The press barely noted the absence of the Court. The New York Times made light of the matter, relegating the justices' boycott to a peripheral column, under the mocking headline: “Alas, Justices All Absent and No Truant Officers.” Such an attitude is not surprising from the Times, which did all it could to legitimize Starr's investigation and conceal the reactionary forces that lay behind it.
It is, however, absurd to maintain that the absence of the Supreme Court was of no political significance. Given the central role that the Court, and particularly Chief Justice Rehnquist, played in the impeachment conspiracy, one can only assume that the boycott was a deliberate show of defiance and political opposition.
The federal judiciary, which has been stacked with right-wing Republicans appointed by Reagan and Bush, was deeply complicit in the effort to destabilize the Clinton administration. Rehnquist himself, a one-time Nixon administration official, is closely associated with figures such as former Appeals Court Judge Robert Bork, the arch-reactionary whose nomination to the Supreme Court was defeated in the Senate in 1987. Bork played an active role in promoting the Paula Jones sexual harassment lawsuit against Clinton. Bork, Rehnquist and Kenneth Starr are all part of a network of right-wing lawyers and judges, many of whom are members of the Federalist Society.
Rehnquist has functioned as an operative of the extreme right wing of the Republican Party for his entire political life. He was first active in the Arizona campaigns of Barry Goldwater. He served as assistant attorney general in the Nixon administration at the height of Nixon's war against domestic political opposition. He was the Justice Department official who approved the notorious “Huston plan,” under which concentration camps were to be set up to incarcerate hundreds of thousands of opponents of the Vietnam War.
The Supreme Court under Rehnquist played a decisive role in fostering both the Paula Jones suit and Starr's investigation of the Monica Lewinsky affair. Rehnquist selected David Sentelle, a former aide to extreme right-wing Senator Jesse Helms, to head the three-judge panel which appoints special prosecutors. In July 1994 this panel fired Robert Fiske as independent counsel and appointed Starr.
In May of 1997 the Supreme Court voted unanimously to authorize the Paula Jones lawsuit to go forward while Clinton was still in office. Then, in a series of Appeals Court and Supreme Court rulings in the spring of 1998, virtually all assertions of privilege from the White House and the executive branch were rejected, compelling scores of White House employees and Clinton advisers to testify before Starr's grand jury.
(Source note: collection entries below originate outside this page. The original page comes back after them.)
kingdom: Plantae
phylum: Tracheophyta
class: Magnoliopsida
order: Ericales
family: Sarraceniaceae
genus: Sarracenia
Finally Rehnquist, as chief justice, presided over the Senate trial of Clinton.
The deliberate snub of Clinton by Rehnquist and other right-wingers on the Supreme Court testifies to the ongoing turmoil within the American political establishment, and the determination of the most right-wing forces to pursue an agenda that requires ever deeper attacks on basic democratic rights. It is one more expression of a profound crisis of bourgeois democratic institutions in the US.